[Exercise prompt]
Return all the lines below in which the string "size" appears.

=======

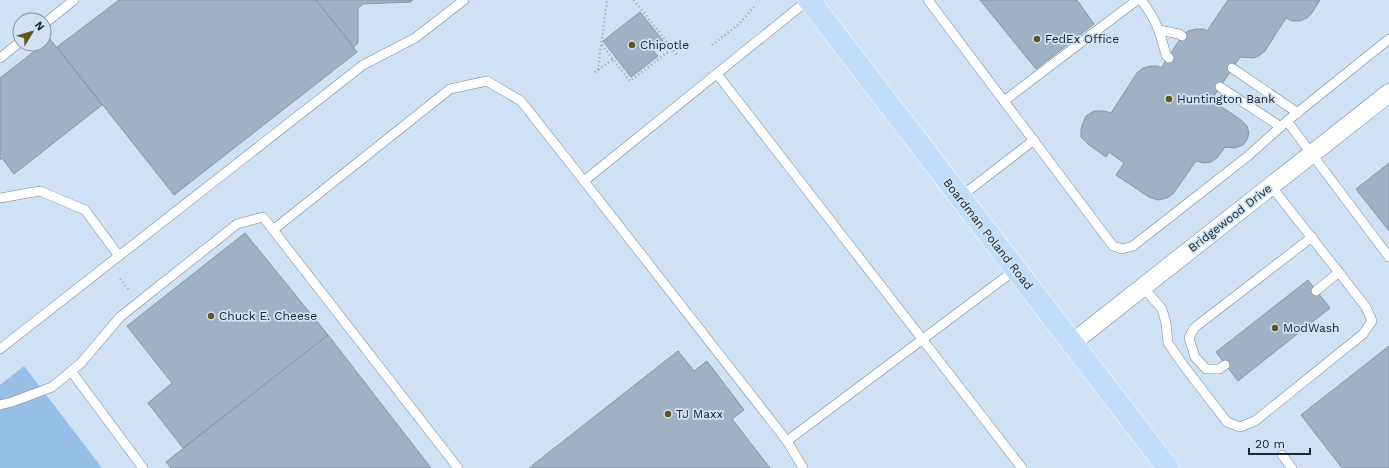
<svg xmlns="http://www.w3.org/2000/svg" width="1389" height="468" font-family="'Work Sans',sans-serif">
  <style>
    .green { fill: #97bee4 }
    .building { fill: #a0b1c3; stroke: #8697a8 }
    .lines { fill: none; stroke-linecap: round; stroke-linejoin: round }
    .service-casing { stroke: #768797; stroke-width: 10 }
    .minor-casing { stroke: #768797; stroke-width: 19 }
    .primary-casing { stroke: #fff; stroke-width: 23 }
    .path { stroke: #96a4b2; stroke-width: 2.5; stroke-dasharray: 1 3; stroke-linecap: butt }
    .service { stroke: #fff; stroke-width: 9 }
    .minor { stroke: #fff; stroke-width: 18 }
    .primary { stroke: #c2ddf7; stroke-width: 22 }
    .poi-dot { fill: #625724; stroke: #cfe1f3; stroke-width: 1.5 }
    .labels { text-anchor: middle; stroke-width: 3.5; stroke-linejoin: round; paint-order: stroke }
    .poi-label { font-size: 12px; fill: #20272e; stroke: #cfe1f3; text-anchor: start }
    .street-label { font-size: 12px; fill: #20272e; stroke: #cfe1f3 }
  </style>
  <rect width="100%" height="100%" fill="#cfe1f3"/>
  <polygon class="green" points="24,366 102,468 0,468 0,385"/>
  <g class="building">
    <polygon points="119,0 316,0 357,52 174,195 57,47"/>
    <polygon points="316,0 413,0 410,2 363,4 358,8 358,43 354,47"/>
    <polygon points="980,0 1077,0 1094,24 1036,69"/>
    <polygon points="1228,0 1320,0 1312,13 1307,18 1300,21 1292,21 1286,18 1265,51 1260,55 1254,58 1240,57 1214,96 1222,101 1219,105 1241,120 1247,126 1249,133 1247,140 1243,145 1235,148 1225,147 1217,158 1211,162 1204,163 1196,161 1173,194 1167,198 1158,200 1149,197 1116,175 1124,163 1109,152 1106,157 1088,144 1081,137 1081,130 1083,123 1086,116 1094,111 1104,111 1111,113 1137,73 1143,68 1151,66 1158,66 1161,68 1182,36 1188,31 1196,29 1204,29 1207,31"/>
    <polygon points="640,12 663,41 652,49 658,56 631,77 603,41"/>
    <polygon points="50,39 102,105 14,174 2,158 0,160 0,78"/>
    <polygon points="1389,163 1389,231 1356,189"/>
    <polygon points="245,233 328,335 183,448 148,403 172,383 127,326"/>
    <polygon points="1308,280 1330,308 1238,381 1216,352"/>
    <polygon points="328,335 431,468 171,468 166,462"/>
    <polygon points="1389,346 1389,468 1342,468 1301,415"/>
    <polygon points="678,351 694,371 707,361 744,410 732,419 770,468 529,468"/>
  </g>
  <g class="lines">
    <g class="service-casing">
      <g id="service">
        <polyline points="928,0 1113,246 1122,249 1133,246 1248,156 1287,121 1389,39"/>
        <path d="M1141 0C1156 19 1160 32 1166 55L1169 58"/>
        <polyline points="44,24 74,0"/>
        <polyline points="1159,30 1179,34 1182,36"/>
        <polyline points="0,58 20,42"/>
        <polyline points="1232,68 1298,113"/>
        <polyline points="717,74 1022,468"/>
        <polyline points="1220,87 1281,127"/>
        <polyline points="1004,101 1137,0"/>
        <polyline points="1287,121 1389,257"/>
        <polyline points="584,181 787,441 803,468"/>
        <polyline points="960,197 1034,140"/>
        <polyline points="0,198 40,191 85,210 119,256"/>
        <polyline points="273,230 450,89 487,81 521,101 584,181 808,0"/>
        <polyline points="1143,287 1162,309 1166,323 1168,343 1184,366 1227,422 1240,427 1255,421 1363,334 1372,321 1366,307 1271,186"/>
        <polyline points="1316,291 1339,272"/>
        <polyline points="0,349 363,65 415,38 464,0"/>
        <polyline points="1225,365 1219,369 1206,369 1195,357 1189,338 1194,328 1312,237"/>
        <polyline points="71,371 143,468"/>
        <polyline points="0,405 12,402 52,387 81,363 120,317 237,224 263,217 458,468"/>
        <polyline points="787,441 1015,270"/>
        <polyline points="1282,455 1292,468"/>
      </g>
    </g>
    <g class="minor-casing">
      <polyline id="minor" points="1072,343 1389,93"/>
    </g>
    <g class="primary-casing">
      <polyline id="primary" points="809,0 1168,468"/>
    </g>
    <g class="path">
      <polyline points="634,0 677,55"/>
      <polyline points="602,45 630,81 672,49"/>
      <polyline points="712,45 739,24 754,7"/>
      <polyline points="598,70 607,0"/>
      <polyline points="595,72 613,59"/>
      <polyline points="120,279 130,291"/>
    </g>
    <use href="#service" class="service"/>
    <use href="#minor" class="minor"/>
    <use href="#primary" class="primary"/>
  </g>
  <g class="poi-dot">
    <circle cx="1037" cy="39" r="4"/>
    <circle cx="632" cy="45" r="4"/>
    <circle cx="1169" cy="99" r="4"/>
    <circle cx="211" cy="316" r="4"/>
    <circle cx="1275" cy="328" r="4"/>
    <circle cx="668" cy="414" r="4"/>
  </g>
  <g class="labels">
    <g class="poi-label">
      <text x="1045" y="43">FedEx Office</text>
      <text x="640" y="49">Chipotle</text>
      <text x="1177" y="103">Huntington Bank</text>
      <text x="219" y="320">Chuck E. Cheese</text>
      <text x="1283" y="332">ModWash</text>
      <text x="676" y="418">TJ Maxx</text>
    </g>
    <g class="street-label">
      <text transform="translate(1230 218) rotate(-38)" y="4">Bridgewood Drive</text>
      <text transform="translate(988 234) rotate(52)" y="4">Boardman Poland Road</text>
    </g>
  </g>
  <g transform="translate(32 32) rotate(52)"><circle r="19" fill="#cfe1f3" stroke="#8997a4"/>
  <path d="M0-3L7 15L0 10L-7 15Z" fill="#625724"/>
  <text y="-6" font-size="11" font-weight="bold" text-anchor="middle" fill="#20272e">N</text>
  </g>
  <path d="M1249 448v6h61v-6" fill="none" stroke="#20272e" stroke-width="2"/>
  <text x="1255" y="448" font-size="12" fill="#20272e" stroke="#cfe1f3" stroke-width="3" paint-order="stroke">20 m</text>
</svg>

=======

[Answer box]
    .poi-label { font-size: 12px; fill: #20272e; stroke: #cfe1f3; text-anchor: start }
    .street-label { font-size: 12px; fill: #20272e; stroke: #cfe1f3 }
  <text y="-6" font-size="11" font-weight="bold" text-anchor="middle" fill="#20272e">N</text>
  <text x="1255" y="448" font-size="12" fill="#20272e" stroke="#cfe1f3" stroke-width="3" paint-order="stroke">20 m</text>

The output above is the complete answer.